Only one of the or statements needs to evaluate to True for the if statement to execute, and since float != int it becomes True and runs print as you asked it to do

Answer 2

You want to do:

if type(...) not in (float, int):

Because need in operator for this, and no calling

Better:

if not isinstance(var,(float,int)):

Or inefficient way:

if type(...) is not float and type(...) is not int:

You can also do:

import sys
try:
    a = float(input('Insert the value for a: '))
    b = float(input('Insert the value for b: '))
    c = float(input('Insert the value for c: '))
except ValueError:
    print('Error: Not a integer or float') 
    sys.exit()

Answer 3

You called the float and int constructors, which, with no arguments, return the zero value.

So:

if type(a) != (float() or int()):

translates to:

if type(a) != (0.0 or 0):

which then (thanks to boolean evaluation rules) becomes:

if type(a) != 0:

which is clearly wrong.

If you want to test for precise types, check with in on a tuple of the types, e.g.:

if type(a) not in (float, int):

Normally you want to accept subclasses though, so the Pythonic approach would be:

if not isinstance(a, (float, int)):

Of course, none of this will actually solve your problem of checking. You explicitly created a by converting a str to a float. It's always going to be a float, or it's going to raise a ValueError if the string isn't a legal float value. The type checking will never help.

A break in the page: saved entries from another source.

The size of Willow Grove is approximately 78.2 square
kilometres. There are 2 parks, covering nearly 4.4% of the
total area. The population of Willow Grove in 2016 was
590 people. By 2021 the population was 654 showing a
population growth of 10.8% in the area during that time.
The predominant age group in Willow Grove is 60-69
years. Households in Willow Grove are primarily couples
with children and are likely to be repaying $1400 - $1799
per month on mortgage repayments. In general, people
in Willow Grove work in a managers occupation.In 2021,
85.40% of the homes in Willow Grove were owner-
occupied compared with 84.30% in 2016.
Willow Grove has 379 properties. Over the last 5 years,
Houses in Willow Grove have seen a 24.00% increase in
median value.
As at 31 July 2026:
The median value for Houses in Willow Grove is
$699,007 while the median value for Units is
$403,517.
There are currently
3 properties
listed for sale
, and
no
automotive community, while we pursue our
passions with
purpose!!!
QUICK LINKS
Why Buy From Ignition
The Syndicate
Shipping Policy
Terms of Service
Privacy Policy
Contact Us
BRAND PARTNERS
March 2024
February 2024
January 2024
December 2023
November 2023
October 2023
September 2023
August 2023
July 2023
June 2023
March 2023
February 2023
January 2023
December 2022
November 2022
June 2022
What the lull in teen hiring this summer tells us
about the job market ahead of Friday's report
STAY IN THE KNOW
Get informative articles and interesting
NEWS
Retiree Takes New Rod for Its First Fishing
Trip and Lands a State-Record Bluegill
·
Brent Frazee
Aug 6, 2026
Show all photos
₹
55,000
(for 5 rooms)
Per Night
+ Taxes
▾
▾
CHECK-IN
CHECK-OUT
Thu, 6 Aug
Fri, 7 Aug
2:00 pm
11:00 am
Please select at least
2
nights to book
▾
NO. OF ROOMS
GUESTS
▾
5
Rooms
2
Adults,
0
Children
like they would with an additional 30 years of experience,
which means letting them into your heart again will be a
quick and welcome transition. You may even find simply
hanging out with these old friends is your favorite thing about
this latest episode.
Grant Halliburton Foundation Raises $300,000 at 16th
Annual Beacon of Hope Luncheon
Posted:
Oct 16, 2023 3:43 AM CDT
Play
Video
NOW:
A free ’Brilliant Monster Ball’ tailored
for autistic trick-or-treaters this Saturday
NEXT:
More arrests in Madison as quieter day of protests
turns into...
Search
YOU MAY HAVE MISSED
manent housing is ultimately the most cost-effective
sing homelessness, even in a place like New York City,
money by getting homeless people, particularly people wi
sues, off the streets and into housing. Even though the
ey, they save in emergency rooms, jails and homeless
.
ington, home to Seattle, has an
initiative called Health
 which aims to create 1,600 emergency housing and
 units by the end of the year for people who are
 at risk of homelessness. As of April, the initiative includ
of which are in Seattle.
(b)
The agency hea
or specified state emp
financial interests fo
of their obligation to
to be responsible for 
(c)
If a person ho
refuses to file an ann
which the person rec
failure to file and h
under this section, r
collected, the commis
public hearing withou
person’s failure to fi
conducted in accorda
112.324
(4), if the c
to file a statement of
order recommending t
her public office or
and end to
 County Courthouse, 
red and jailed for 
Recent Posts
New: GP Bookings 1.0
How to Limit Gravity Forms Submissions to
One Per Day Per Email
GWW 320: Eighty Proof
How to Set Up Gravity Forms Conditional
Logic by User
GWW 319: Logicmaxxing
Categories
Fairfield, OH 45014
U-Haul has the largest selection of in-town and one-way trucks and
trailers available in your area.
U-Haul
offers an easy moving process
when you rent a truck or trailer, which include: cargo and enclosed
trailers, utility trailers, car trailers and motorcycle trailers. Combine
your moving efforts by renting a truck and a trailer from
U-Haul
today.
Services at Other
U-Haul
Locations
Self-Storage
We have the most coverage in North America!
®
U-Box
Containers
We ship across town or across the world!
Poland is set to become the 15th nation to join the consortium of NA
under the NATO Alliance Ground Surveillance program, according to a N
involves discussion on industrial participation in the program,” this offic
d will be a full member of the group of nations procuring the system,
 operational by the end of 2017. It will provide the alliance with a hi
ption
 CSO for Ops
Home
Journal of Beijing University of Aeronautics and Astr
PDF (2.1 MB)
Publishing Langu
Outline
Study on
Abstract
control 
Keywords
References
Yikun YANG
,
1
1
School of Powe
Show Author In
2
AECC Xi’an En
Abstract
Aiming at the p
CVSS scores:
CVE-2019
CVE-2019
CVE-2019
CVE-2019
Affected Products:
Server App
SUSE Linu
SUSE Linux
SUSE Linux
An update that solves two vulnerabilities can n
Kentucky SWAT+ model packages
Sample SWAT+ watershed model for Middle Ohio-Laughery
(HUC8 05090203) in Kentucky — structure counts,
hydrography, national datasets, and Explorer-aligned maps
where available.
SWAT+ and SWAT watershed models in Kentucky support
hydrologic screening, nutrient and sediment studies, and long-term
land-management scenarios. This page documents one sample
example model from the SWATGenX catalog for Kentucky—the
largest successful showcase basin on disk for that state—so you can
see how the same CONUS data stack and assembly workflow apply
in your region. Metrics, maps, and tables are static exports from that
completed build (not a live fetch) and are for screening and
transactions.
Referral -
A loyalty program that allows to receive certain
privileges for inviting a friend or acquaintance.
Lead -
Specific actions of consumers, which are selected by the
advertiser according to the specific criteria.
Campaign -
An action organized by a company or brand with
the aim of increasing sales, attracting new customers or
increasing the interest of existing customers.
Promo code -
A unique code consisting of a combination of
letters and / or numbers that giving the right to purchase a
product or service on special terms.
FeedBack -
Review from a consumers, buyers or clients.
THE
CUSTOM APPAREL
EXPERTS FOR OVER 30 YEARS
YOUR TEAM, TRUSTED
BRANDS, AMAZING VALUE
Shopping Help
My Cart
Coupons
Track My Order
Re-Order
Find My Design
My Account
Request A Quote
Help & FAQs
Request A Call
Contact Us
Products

So what you really want is to perform the conversion in a try block and catch the exception if it fails:

try:
    a = float(input('Insert the value for a: '))
    b = float(input('Insert the value for b: '))
    c = float(input('Insert the value for c: '))
except ValueError:
    sys.exit('You didn\'t insert a number!')  # or some equivalent action to handle failure

If you want to loop until they give you a valid number, we have several questions to choose from (there are dozens more, I just can't be bothered to link them all).

Answer 4

!= works fine; the problem is that a != (b or c) does not mean a != b or a != c: != does not distribute over or. It has nothing to do with types.